The cited path

Path to Data Engineer

A cited, evidence-ordered certification roadmap toward Data Engineer — each step’s RoleMath Difficulty Score, real exam cost, and the role’s BLS pay. Click any step for its cited page; mark steps done to track your progress (saved on this device).

0 of 8 steps marked done
  1. Databricks Certified Associate Developer for Apache Spark maps to Data Engineer as a strong role signal based on its cited track token:data-engineer signal.

    Difficulty 45/100 · ModerateCost ~$200 exam
  2. Databricks Certified Data Engineer Associate maps to Data Engineer as a strong role signal based on its cited name keyword:data engineering signal.

    Difficulty 45/100 · ModerateCost ~$200 exam
  3. SnowPro Specialty: Snowpark

    Step 3 · Strong signal

    SnowPro Specialty: Snowpark maps to Data Engineer as a strong role signal based on its cited name keyword:data engineering signal.

    Difficulty 55/100 · ModerateCost ~$225 exam
  4. AWS Certified Data Engineer - Associate maps to Data Engineer as an advanced credential for progressing toward/within this role, not an entry signal.

    Difficulty 60/100 · HardCost ~$150 exam
  5. Databricks Certified Data Engineer Professional maps to Data Engineer as an advanced credential for progressing toward/within this role, not an entry signal.

    Difficulty 70/100 · HardCost ~$200 exam
  6. SnowPro Advanced: Administrator

    Step 6 · Adjacent skill

    SnowPro Advanced: Administrator maps to Data Engineer as an advanced credential for progressing toward/within this role, not an entry signal.

    Difficulty 80/100 · ExpertCost ~$375 exam
  7. SnowPro Advanced: Architect

    Step 7 · Adjacent skill

    SnowPro Advanced: Architect maps to Data Engineer as an advanced credential for progressing toward/within this role, not an entry signal.

    Difficulty 80/100 · ExpertCost ~$375 exam
  8. SnowPro Advanced: Data Engineer maps to Data Engineer as an advanced credential for progressing toward/within this role, not an entry signal.

    Difficulty 80/100 · ExpertCost ~$375 exam
  9. Software Developers

    Destination · The role

    BLS reports a $135,980 national median for Software Developers (SOC 15-1252, OEWS May 2025) — occupation-level pay set by role and location, not produced by the certificates, with entry-level below it.

How to read this

A cited sequence — not the only route, and not a guarantee

Sequence is evidence-based ordering from current RoleMath data, not a guaranteed hiring path, pass prediction, salary promise, ROI claim, or requirement that every credential be completed.

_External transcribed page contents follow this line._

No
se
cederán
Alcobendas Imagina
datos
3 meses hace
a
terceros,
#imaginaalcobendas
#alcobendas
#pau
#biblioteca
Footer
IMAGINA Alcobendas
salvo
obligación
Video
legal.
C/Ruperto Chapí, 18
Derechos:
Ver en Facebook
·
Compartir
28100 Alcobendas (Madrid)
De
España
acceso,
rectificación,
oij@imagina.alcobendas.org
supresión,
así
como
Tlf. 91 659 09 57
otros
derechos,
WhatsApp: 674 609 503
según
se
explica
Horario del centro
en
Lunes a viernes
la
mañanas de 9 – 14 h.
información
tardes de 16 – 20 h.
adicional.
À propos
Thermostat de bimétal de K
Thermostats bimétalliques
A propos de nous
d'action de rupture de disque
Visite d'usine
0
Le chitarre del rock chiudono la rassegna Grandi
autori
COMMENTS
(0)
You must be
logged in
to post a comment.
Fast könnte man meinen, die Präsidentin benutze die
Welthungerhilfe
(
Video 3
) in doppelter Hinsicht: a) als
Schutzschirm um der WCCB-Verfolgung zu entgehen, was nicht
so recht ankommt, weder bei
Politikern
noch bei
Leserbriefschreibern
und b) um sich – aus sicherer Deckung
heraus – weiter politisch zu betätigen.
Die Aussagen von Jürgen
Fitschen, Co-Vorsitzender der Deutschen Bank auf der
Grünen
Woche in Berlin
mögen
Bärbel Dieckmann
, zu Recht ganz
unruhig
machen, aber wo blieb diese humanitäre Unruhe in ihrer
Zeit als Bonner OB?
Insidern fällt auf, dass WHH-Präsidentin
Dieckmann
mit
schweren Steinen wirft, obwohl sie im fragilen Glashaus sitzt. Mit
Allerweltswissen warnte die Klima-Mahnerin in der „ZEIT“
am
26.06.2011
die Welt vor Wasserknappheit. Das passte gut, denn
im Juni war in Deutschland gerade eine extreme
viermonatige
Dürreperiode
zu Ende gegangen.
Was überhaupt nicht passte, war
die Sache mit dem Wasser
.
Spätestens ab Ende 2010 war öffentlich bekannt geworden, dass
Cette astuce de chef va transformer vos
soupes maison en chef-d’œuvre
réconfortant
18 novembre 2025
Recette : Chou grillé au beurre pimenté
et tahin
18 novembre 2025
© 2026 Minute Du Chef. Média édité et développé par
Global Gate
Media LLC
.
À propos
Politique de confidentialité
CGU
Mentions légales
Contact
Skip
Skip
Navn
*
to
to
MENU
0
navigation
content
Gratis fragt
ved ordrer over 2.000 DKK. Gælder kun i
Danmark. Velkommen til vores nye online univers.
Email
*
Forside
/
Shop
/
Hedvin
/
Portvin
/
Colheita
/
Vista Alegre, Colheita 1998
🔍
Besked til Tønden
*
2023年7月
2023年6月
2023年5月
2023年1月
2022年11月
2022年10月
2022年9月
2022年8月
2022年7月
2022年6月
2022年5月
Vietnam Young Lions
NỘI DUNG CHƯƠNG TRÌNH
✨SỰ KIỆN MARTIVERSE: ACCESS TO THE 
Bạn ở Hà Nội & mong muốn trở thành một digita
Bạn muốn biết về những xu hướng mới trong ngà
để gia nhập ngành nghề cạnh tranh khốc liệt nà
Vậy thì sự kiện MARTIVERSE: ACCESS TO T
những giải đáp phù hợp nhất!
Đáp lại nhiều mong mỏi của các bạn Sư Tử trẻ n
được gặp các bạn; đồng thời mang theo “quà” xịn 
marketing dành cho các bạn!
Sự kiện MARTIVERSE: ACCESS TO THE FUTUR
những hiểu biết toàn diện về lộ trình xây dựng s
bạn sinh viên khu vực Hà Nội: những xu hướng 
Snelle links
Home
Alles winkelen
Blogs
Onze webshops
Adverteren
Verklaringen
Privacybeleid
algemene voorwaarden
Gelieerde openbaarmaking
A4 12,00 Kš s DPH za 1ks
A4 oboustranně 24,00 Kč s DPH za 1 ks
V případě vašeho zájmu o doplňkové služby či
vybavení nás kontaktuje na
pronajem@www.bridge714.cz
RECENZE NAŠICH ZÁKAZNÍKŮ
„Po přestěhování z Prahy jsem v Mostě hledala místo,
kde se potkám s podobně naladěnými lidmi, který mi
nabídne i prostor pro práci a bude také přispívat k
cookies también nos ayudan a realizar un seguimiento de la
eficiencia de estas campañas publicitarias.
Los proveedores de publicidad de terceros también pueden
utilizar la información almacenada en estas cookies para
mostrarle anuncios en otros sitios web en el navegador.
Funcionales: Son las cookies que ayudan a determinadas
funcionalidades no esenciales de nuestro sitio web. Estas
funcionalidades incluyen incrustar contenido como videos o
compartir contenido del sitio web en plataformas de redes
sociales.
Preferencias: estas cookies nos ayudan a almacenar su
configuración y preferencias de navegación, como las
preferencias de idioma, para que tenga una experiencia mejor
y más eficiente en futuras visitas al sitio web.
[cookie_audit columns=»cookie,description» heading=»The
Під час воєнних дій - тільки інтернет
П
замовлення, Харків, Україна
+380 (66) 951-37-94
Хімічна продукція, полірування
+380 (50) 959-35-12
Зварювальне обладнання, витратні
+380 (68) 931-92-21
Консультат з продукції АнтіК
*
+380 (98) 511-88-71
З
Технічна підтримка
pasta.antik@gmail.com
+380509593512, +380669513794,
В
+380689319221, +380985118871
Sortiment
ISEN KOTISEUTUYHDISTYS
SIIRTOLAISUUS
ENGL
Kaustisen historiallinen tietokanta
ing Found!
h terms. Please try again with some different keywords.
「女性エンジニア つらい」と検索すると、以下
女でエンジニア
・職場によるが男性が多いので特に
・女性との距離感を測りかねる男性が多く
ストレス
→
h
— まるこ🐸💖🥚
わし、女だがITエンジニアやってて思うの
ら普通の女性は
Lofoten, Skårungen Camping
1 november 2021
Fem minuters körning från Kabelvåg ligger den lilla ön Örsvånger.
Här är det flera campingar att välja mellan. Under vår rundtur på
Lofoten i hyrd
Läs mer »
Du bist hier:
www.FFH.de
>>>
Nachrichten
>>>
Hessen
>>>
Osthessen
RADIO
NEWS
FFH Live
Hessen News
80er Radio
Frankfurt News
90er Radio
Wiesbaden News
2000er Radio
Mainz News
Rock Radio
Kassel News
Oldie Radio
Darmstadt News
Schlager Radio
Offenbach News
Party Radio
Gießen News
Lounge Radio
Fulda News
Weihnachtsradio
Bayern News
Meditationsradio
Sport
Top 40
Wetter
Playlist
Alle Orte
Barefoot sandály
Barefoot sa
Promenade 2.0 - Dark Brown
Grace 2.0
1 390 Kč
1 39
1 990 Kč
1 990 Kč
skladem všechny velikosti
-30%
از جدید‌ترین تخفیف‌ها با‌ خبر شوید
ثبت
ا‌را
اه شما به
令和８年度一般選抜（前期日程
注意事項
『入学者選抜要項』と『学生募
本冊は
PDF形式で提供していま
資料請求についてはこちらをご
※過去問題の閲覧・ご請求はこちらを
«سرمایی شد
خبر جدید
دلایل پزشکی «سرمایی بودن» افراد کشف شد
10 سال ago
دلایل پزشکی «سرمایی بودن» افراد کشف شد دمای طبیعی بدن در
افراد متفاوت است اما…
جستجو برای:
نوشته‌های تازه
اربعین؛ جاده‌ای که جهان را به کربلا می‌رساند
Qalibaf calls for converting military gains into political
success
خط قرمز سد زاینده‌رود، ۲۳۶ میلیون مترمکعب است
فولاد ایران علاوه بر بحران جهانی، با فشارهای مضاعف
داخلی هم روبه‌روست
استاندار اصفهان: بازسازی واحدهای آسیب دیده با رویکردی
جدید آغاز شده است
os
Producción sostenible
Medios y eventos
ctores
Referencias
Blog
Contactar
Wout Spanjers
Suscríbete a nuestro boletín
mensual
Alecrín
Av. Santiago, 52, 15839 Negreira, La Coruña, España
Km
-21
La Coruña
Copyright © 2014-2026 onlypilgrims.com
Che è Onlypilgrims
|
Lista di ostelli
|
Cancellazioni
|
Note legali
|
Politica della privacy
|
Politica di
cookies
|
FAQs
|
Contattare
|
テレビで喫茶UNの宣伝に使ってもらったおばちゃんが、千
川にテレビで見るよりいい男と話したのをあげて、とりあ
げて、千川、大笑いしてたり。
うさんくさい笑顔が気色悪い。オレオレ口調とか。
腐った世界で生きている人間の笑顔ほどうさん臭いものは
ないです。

The Difficulty Scores and exam costs are cited and dated; the pay is the occupation’s median (entry-level below it), never a salary the certificates produce. Pick the order that fits your background.

The sources

Every number on this map is cited

Difficulty Scores: RoleMath cited Difficulty Score methodology. Exam fees: vendor published prices (retrieved June 2026). Sequence: RoleMath role–certification evidence ordering from role_certification_edges + cited difficulty/cost. Pay: BLS OEWS, May 2025 (national median for Software Developers, SOC 15-1252). The path is descriptive planning context, not a requirement, transition guarantee, or a salary you are promised.

Common questions

Becoming a Data Engineer, answered honestly

What certifications help toward Data Engineer?
By RoleMath's evidence-based ordering of cited certification data, a common sequence starts with Databricks Certified Associate Developer for Apache Spark (Difficulty 45/100) and builds toward more advanced credentials. It is a sequence, not a requirement that you complete every one, and not a guaranteed hiring path — many people also enter through degrees, apprenticeships, and adjacent roles.
How much does Data Engineer pay?
BLS reports a $135,980 national median for Software Developers (SOC 15-1252, OEWS May 2025). That is occupation-level pay set by the role and location — half earn more, half less, entry-level sits below it, and it is not a salary the certificates produce.
Do I have to do every certification in order?
No. The order reflects how the credentials build on one another, but it is planning context, not a rule. Open each step for its cited detail, and pick the path that fits your background and target.

Build the plan for your situation

This is the common route. The planner tailors it to the skills you already have. RoleMath sells nothing.